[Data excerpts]
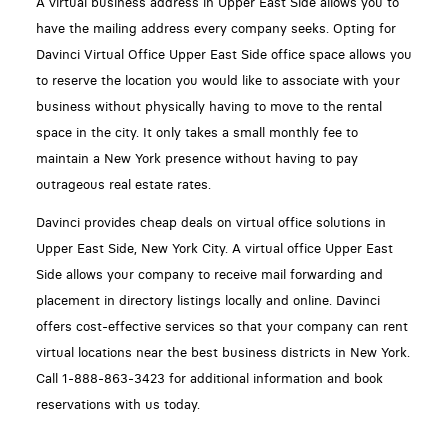
A virtual business address in Upper East Side allows you to
have the mailing address every company seeks. Opting for
Davinci Virtual Office Upper East Side office space allows you
to reserve the location you would like to associate with your
business without physically having to move to the rental
space in the city. It only takes a small monthly fee to
maintain a New York presence without having to pay
outrageous real estate rates.
Davinci provides cheap deals on virtual office solutions in
Upper East Side, New York City. A virtual office Upper East
Side allows your company to receive mail forwarding and
placement in directory listings locally and online. Davinci
offers cost-effective services so that your company can rent
virtual locations near the best business districts in New York.
Call 1-888-863-3423 for additional information and book
reservations with us today.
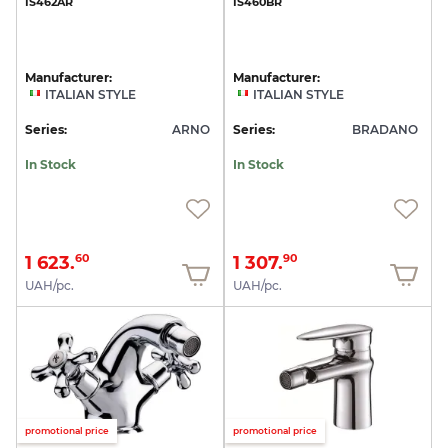
IS462AR
IS460BR
Manufacturer:
Manufacturer:
ITALIAN STYLE
ITALIAN STYLE
Series:
ARNO
Series:
BRADANO
In Stock
In Stock
1 623.
1 307.
60
90
UAH/pc.
UAH/pc.
promotional price
promotional price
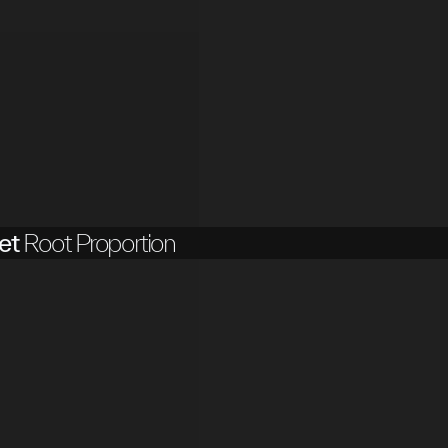
et
Root Proportion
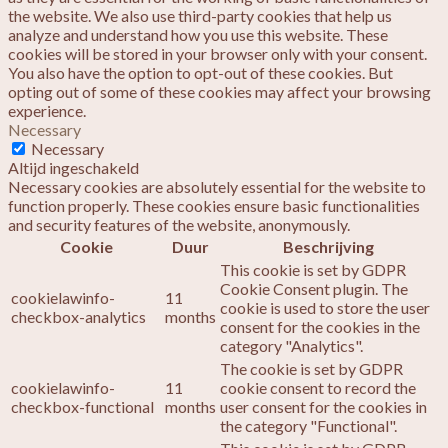
the website. We also use third-party cookies that help us
analyze and understand how you use this website. These
cookies will be stored in your browser only with your consent.
You also have the option to opt-out of these cookies. But
opting out of some of these cookies may affect your browsing
experience.
Necessary
Necessary
Altijd ingeschakeld
Necessary cookies are absolutely essential for the website to
function properly. These cookies ensure basic functionalities
and security features of the website, anonymously.
Cookie
Duur
Beschrijving
This cookie is set by GDPR
Cookie Consent plugin. The
cookielawinfo-
11
cookie is used to store the user
checkbox-analytics
months
consent for the cookies in the
category "Analytics".
The cookie is set by GDPR
cookielawinfo-
11
cookie consent to record the
checkbox-functional
months
user consent for the cookies in
the category "Functional".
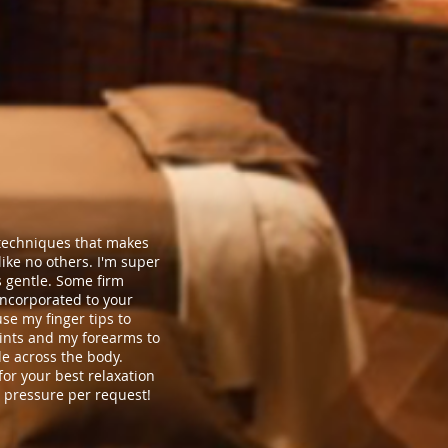
f techniques that makes
ke no others. I'm super
s gentle. Some firm
ncorporated to your
use my finger tips to
ints and my forearms to
de across the body.
or your best relaxation
 pressure per request!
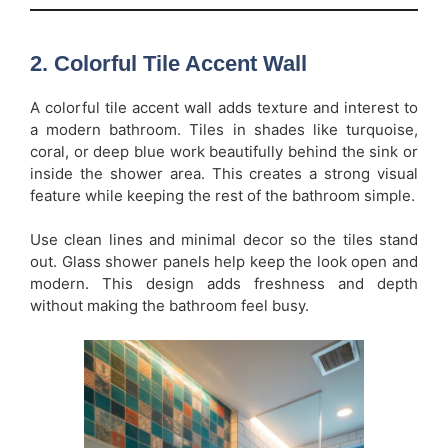
2. Colorful Tile Accent Wall
A colorful tile accent wall adds texture and interest to
a modern bathroom. Tiles in shades like turquoise,
coral, or deep blue work beautifully behind the sink or
inside the shower area. This creates a strong visual
feature while keeping the rest of the bathroom simple.
Use clean lines and minimal decor so the tiles stand
out. Glass shower panels help keep the look open and
modern. This design adds freshness and depth
without making the bathroom feel busy.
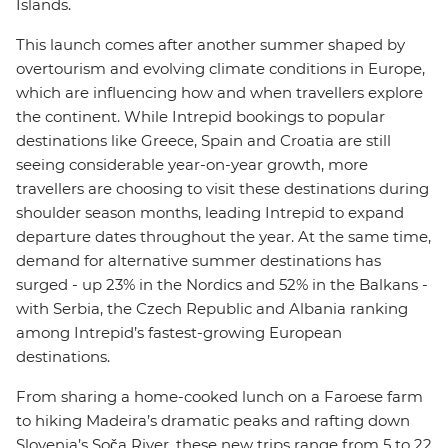
Islands.
This launch comes after another summer shaped by
overtourism and evolving climate conditions in Europe,
which are influencing how and when travellers explore
the continent. While Intrepid bookings to popular
destinations like Greece, Spain and Croatia are still
seeing considerable year-on-year growth, more
travellers are choosing to visit these destinations during
shoulder season months, leading Intrepid to expand
departure dates throughout the year. At the same time,
demand for alternative summer destinations has
surged - up 23% in the Nordics and 52% in the Balkans -
with Serbia, the Czech Republic and Albania ranking
among Intrepid’s fastest-growing European
destinations.
From sharing a home-cooked lunch on a Faroese farm
to hiking Madeira’s dramatic peaks and rafting down
Slovenia’s Soča River, these new trips range from 5 to 22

▸ **PROMPT**
Reproduce the text of all the records above, swapping "promotional price" for "sale price" throughout and leaving everything else unchanged. Omit the pictures from your answer.

▸ **SOLUTION FOR THIS EXERCISE**
A virtual business address in Upper East Side allows you to
have the mailing address every company seeks. Opting for
Davinci Virtual Office Upper East Side office space allows you
to reserve the location you would like to associate with your
business without physically having to move to the rental
space in the city. It only takes a small monthly fee to
maintain a New York presence without having to pay
outrageous real estate rates.
Davinci provides cheap deals on virtual office solutions in
Upper East Side, New York City. A virtual office Upper East
Side allows your company to receive mail forwarding and
placement in directory listings locally and online. Davinci
offers cost-effective services so that your company can rent
virtual locations near the best business districts in New York.
Call 1-888-863-3423 for additional information and book
reservations with us today.
IS462AR
IS460BR
Manufacturer:
Manufacturer:
ITALIAN STYLE
ITALIAN STYLE
Series:
ARNO
Series:
BRADANO
In Stock
In Stock
1 623.
1 307.
60
90
UAH/pc.
UAH/pc.
sale price
sale price
et
Root Proportion
the website. We also use third-party cookies that help us
analyze and understand how you use this website. These
cookies will be stored in your browser only with your consent.
You also have the option to opt-out of these cookies. But
opting out of some of these cookies may affect your browsing
experience.
Necessary
Necessary
Altijd ingeschakeld
Necessary cookies are absolutely essential for the website to
function properly. These cookies ensure basic functionalities
and security features of the website, anonymously.
Cookie
Duur
Beschrijving
This cookie is set by GDPR
Cookie Consent plugin. The
cookielawinfo-
11
cookie is used to store the user
checkbox-analytics
months
consent for the cookies in the
category "Analytics".
The cookie is set by GDPR
cookielawinfo-
11
cookie consent to record the
checkbox-functional
months
user consent for the cookies in
the category "Functional".
f techniques that makes
ke no others. I'm super
s gentle. Some firm
ncorporated to your
use my finger tips to
ints and my forearms to
de across the body.
or your best relaxation
 pressure per request!
2. Colorful Tile Accent Wall
A colorful tile accent wall adds texture and interest to
a modern bathroom. Tiles in shades like turquoise,
coral, or deep blue work beautifully behind the sink or
inside the shower area. This creates a strong visual
feature while keeping the rest of the bathroom simple.
Use clean lines and minimal decor so the tiles stand
out. Glass shower panels help keep the look open and
modern. This design adds freshness and depth
without making the bathroom feel busy.
Islands.
This launch comes after another summer shaped by
overtourism and evolving climate conditions in Europe,
which are influencing how and when travellers explore
the continent. While Intrepid bookings to popular
destinations like Greece, Spain and Croatia are still
seeing considerable year-on-year growth, more
travellers are choosing to visit these destinations during
shoulder season months, leading Intrepid to expand
departure dates throughout the year. At the same time,
demand for alternative summer destinations has
surged - up 23% in the Nordics and 52% in the Balkans -
with Serbia, the Czech Republic and Albania ranking
among Intrepid’s fastest-growing European
destinations.
From sharing a home-cooked lunch on a Faroese farm
to hiking Madeira’s dramatic peaks and rafting down
Slovenia’s Soča River, these new trips range from 5 to 22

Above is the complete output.